Selon les enquêtes d’identification des besoins de réhabilitation, réalisées au cours de la dernière décennie dans le cadre de la préparation des plans de développement, 1.400 quartiers ont été recensés pour près de 700 mille logements et plus de 3,5 millions d’habitants, correspondant à 32% de la population tunisienne.
Durant les dernières décennies, 1.236 quartiers populaires ont été réhabilités par l’Agence de réhabilitation et de rénovation urbaine (Arru), relevant du ministère de l’Equipement, de l’Habitat et de l’Aménagement du territoire. Cette agence a été créée dans les années 70, avec la prolifération des quartiers anarchiques. Ses interventions ont touché jusque-là 3,8 millions d’habitants, pour un montant alloué de 1.150 MDT, en collaboration avec différents bailleurs de fonds, parmi lesquels l’Union européenne, l’Agence française de développement (AFD), la Banque européenne de l’investissement (BEI) et la Banque d’investissement allemande (Kfw). Elles consistent en l’aménagement de voiries, la réalisation de réseaux d’assainissement, la réalisation de réseaux de drainage des eaux pluviales, l’implantation de points lumineux et l’amélioration de logements.
Depuis 2011, l’agence a procédé à une deuxième évaluation des besoins des quartiers populaires pour concerner aussi les agglomérations rurales, outre les zones urbaines. Une évaluation qui a permis le lancement du programme d’appui aux zones défavorisées (Pazd) en 2012, suivi du programme prioritaire d’intégration des quartiers populaires (2012) et sa deuxième phase en 2015, ainsi que du programme d’appui à la politique de la ville (Proville) en 2018. Le montant total alloué à ces programmes est de l’ordre de 99,69 millions d’euros.

Amélioration des conditions de vie
En ce qui concerne le programme de réhabilitation des quartiers d’habitation, il vise à améliorer les conditions de vie des populations dans les zones urbaines défavorisées et le soutien à la réforme de la politique de la ville. Il concerne 155 quartiers, près de 180 mille logements et plus de 800 mille habitants. Son coût s’élève à 611,5 MDT pour une période de réalisation de sept ans (2013-2019). Actuellement, les travaux d’infrastructure ont été achevés à hauteur de 92%, avec un taux d’avancement de 77% pour la composante amélioration de l’habitat.

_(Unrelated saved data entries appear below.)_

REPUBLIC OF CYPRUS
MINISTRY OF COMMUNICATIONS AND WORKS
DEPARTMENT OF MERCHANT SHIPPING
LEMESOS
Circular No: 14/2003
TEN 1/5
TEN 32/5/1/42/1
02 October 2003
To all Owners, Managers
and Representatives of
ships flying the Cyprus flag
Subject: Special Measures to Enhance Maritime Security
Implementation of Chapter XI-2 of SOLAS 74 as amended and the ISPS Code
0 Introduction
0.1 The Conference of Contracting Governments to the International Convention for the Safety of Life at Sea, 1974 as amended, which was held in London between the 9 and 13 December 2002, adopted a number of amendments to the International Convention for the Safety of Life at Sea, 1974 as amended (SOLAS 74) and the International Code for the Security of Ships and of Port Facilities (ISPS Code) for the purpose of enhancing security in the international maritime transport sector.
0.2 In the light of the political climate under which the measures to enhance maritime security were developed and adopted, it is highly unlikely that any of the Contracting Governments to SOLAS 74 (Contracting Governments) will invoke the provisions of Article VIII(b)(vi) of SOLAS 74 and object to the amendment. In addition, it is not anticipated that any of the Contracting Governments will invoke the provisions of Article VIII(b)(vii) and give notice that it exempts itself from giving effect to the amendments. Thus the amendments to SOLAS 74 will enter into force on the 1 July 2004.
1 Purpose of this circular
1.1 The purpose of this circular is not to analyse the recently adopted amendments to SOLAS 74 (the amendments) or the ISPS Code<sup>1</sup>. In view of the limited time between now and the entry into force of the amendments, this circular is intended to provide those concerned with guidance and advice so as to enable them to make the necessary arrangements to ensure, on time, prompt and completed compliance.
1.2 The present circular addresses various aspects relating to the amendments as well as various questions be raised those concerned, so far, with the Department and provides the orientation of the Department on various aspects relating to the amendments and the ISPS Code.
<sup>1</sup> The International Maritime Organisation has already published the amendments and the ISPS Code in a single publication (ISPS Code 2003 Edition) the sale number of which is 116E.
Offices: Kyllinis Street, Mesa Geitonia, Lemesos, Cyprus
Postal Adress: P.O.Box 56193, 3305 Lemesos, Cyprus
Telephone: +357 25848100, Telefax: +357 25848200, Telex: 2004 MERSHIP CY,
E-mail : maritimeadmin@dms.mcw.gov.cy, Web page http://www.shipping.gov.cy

Au niveau de la deuxième génération de ce programme qui couvre la période 2019-2023, l’objectif est de toucher 146 quartiers, 630 mille habitants et 180 logements pour un coût total de 635 MDT. Selon Hatem Yahyaoui,  directeur général  adjoint de l’agence, les interventions du programme concerneront les infrastructures de base, la création d’espaces publics ouverts et verts, les installations récréatives et culturelles, les locaux pour les activités et les services économiques locaux. Il s’agit aussi de contribuer à l’amélioration du logement privé ainsi que le développement de nouveaux lotissements d’un prix abordable pour prévenir le développement de l’habitat informel.